Saturday, April 23, 2011

Major shifts in fuel are possible

In light of all the latent pessimism present in the previous posts about the Nisbet Report -- that the current strategy of climate change advocacy in the US is unlikely to succeed -- it is useful to revisit a case where significant change in fossil fuel usage did occur.

Most electricity is generated by boiling water in order to create steam that is used to power turbines. The major difference among power plants is the fuel used to boil the water -- whether it be coal, oil, nuclear power, natural gas or whatever. As shown in the graph below (taken from chapter 3 of the IMF's 2011 World Economic Outlook report), the use of oil as a fuel to generate electricity in the OECD countries grew rapidly during the 1960's, accounting for over 25% of electrical power generated in the early 1970's. The proportion of electricity generated from oil has progressively declined to the present level of 2.5%, a 90% decrease over 40 years.

Here is how the report explains the shift:
Most OECD countries saw a big switch away from oil in electric power generation in the early 1980s. After oil prices rose sharply compared with the prices of other fossil fuels in the 1970s, the power sector switched from oil to other inputs (Figure 3.6): some countries went back to coal (for example, the United States); others increased their nuclear capacity (for example, France) or turned to alternative energy sources. .... Today, however, the power sector is no longer an important oil consumer in OECD or emerging market economies. In fact, the transportation sector currently accounts for about 50 percent of total oil consumption. A substantial part of the remainder goes to the petrochemical industry and for other miscellaneous uses outside the power sector. Given current technologies, it is harder to substitute other factors for oil in these sectors, explaining the break in the estimated elasticities.

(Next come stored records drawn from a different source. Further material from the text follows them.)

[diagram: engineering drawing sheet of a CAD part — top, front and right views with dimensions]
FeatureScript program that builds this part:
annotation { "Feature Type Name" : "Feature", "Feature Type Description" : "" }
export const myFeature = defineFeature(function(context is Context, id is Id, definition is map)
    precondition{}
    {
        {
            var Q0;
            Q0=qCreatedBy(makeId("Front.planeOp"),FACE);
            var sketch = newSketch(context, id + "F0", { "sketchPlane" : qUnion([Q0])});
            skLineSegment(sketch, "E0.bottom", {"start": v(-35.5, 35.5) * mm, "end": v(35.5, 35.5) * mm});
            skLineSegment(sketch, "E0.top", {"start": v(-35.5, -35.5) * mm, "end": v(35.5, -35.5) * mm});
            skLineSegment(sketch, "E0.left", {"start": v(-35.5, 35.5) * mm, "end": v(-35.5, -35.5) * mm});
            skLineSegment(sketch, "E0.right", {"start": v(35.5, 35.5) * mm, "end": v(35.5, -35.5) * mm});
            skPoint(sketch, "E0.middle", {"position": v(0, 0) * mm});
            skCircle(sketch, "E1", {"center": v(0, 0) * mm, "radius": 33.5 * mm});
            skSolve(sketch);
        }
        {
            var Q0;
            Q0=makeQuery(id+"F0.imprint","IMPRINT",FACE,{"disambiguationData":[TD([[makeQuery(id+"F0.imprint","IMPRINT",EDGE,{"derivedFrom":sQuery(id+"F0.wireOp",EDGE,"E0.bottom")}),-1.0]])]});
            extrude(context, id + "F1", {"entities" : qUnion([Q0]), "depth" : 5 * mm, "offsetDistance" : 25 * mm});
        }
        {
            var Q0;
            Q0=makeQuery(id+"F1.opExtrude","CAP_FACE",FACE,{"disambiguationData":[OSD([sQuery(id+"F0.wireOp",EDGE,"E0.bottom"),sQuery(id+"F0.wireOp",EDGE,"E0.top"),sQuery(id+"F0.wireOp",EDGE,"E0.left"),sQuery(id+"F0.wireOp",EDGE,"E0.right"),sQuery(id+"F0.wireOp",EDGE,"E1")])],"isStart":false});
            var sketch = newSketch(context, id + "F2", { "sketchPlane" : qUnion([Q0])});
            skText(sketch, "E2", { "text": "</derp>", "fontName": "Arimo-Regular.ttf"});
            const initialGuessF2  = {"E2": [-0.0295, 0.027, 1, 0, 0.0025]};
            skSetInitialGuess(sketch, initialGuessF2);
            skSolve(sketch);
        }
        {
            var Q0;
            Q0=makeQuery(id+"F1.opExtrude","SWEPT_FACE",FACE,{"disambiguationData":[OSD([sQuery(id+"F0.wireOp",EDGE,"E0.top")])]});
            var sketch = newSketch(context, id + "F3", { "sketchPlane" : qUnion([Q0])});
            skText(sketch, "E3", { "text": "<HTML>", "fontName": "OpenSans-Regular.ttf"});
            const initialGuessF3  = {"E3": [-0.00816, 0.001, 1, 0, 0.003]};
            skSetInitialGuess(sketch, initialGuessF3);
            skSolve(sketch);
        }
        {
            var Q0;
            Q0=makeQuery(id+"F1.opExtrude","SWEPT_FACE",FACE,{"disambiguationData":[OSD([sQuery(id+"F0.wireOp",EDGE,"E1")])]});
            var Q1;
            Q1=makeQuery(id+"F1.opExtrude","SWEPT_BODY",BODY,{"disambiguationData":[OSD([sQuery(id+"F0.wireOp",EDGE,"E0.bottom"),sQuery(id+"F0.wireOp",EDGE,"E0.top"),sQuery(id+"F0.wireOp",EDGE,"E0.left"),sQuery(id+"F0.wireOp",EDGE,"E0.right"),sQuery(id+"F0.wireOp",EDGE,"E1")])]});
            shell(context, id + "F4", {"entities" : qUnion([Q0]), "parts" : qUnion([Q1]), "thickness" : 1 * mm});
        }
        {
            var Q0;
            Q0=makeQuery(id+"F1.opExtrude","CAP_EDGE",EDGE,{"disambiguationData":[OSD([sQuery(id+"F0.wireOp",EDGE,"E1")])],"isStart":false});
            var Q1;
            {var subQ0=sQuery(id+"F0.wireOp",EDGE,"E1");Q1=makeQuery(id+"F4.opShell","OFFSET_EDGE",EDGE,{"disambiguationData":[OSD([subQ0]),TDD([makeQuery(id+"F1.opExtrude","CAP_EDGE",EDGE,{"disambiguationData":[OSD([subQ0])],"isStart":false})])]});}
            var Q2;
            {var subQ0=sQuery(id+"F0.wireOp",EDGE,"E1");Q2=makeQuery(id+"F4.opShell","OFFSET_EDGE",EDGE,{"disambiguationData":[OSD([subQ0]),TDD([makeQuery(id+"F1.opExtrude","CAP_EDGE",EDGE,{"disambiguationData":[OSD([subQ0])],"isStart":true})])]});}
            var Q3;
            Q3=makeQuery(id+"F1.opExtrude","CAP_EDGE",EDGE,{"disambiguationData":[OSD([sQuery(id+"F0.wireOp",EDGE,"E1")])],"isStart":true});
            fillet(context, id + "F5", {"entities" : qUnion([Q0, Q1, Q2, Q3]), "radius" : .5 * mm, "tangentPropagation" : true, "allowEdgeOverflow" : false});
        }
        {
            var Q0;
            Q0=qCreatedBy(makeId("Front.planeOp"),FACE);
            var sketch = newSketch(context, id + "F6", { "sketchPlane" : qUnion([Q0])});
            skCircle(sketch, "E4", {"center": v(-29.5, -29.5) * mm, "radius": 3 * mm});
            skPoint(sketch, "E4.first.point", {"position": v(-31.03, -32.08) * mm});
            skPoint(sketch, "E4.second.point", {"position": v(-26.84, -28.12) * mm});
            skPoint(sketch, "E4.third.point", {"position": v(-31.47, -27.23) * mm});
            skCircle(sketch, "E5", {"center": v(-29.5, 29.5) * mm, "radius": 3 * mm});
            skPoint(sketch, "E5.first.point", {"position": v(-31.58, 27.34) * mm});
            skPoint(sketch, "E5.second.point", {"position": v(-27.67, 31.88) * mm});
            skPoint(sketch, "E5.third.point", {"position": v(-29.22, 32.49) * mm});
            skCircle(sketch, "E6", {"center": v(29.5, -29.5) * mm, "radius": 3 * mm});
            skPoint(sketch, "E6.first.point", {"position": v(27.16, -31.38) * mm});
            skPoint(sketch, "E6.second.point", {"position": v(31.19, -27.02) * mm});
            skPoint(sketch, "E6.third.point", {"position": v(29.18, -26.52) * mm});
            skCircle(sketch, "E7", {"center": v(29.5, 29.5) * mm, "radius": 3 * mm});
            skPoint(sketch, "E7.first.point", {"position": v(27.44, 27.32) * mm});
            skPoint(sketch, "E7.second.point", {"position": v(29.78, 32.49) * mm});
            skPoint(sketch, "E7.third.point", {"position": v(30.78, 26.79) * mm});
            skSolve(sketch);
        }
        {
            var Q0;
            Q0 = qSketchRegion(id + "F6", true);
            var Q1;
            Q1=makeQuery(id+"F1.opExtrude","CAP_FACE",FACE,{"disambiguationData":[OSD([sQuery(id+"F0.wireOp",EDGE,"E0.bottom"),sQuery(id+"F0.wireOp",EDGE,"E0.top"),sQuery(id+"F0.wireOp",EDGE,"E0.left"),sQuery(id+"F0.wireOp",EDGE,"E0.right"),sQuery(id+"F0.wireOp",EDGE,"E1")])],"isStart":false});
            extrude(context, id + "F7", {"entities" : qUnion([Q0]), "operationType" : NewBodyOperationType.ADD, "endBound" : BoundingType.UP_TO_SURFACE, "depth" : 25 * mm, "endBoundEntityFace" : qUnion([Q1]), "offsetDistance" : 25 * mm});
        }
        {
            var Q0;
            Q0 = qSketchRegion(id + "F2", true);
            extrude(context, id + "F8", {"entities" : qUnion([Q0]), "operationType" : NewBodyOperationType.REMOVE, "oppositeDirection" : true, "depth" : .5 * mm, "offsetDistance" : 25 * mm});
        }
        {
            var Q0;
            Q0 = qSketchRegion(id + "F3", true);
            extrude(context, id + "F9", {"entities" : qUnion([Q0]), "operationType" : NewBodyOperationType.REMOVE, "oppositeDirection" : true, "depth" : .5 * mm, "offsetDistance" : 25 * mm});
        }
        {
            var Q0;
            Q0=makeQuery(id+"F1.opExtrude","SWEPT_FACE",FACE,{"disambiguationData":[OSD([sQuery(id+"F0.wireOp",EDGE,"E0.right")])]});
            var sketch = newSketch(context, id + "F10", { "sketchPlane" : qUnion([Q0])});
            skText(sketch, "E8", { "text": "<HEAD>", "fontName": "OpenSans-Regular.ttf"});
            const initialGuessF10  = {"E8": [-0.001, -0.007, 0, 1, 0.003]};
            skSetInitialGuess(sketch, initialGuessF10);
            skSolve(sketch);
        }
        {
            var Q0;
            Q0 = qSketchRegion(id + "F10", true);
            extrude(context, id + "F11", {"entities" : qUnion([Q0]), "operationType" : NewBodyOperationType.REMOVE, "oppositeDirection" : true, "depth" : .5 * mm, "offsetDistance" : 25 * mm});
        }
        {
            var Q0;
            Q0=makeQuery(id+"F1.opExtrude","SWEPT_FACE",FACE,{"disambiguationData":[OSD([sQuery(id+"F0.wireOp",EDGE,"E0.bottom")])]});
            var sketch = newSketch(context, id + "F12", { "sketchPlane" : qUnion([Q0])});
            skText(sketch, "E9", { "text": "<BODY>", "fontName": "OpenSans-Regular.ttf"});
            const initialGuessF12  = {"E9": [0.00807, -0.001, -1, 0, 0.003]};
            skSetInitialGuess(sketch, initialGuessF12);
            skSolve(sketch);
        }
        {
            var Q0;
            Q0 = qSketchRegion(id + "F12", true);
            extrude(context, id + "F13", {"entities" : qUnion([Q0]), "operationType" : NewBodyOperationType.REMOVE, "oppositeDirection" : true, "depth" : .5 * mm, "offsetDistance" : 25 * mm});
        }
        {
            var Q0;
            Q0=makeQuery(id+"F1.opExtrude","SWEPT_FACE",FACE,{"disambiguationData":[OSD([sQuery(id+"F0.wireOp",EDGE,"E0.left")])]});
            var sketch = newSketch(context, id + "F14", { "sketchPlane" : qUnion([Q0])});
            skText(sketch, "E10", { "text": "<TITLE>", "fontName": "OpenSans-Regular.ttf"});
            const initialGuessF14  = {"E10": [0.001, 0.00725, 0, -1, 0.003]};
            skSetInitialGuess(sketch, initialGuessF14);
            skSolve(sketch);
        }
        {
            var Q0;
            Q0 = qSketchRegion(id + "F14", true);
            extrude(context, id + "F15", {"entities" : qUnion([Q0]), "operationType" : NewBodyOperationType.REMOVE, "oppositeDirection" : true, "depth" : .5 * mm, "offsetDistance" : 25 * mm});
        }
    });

Back in the 1970's as oil prices rose there was a big debate: was oil a price elastic or an inelastic commodity. In other words, as the price rose, would shifts occur to other fuels or would the higher costs be absorbed and passed on because no suitable substitutes were available. The answer, it turns out, depends. Thus, in the power sector where there were cost effective alternatives, substitution occurred. In the transportation sector, where cost effective substitutes were not available, people adjusted by purchasing more fuel efficient cars rather than adopting a technology powered by another fuel.

In short,
1. Significant energy shifts do occur.
2. Under the right conditions, the shift can occur fairly quickly (the bulk of the decline came in a period of about 10 years), though the entirety of a transition can take decades.
3. Rapid shifts are driven by economics (in this case, substituting a cheaper fuel source) rather than regulatory policy.
4. Shifts are dependent on the availability of substitutes.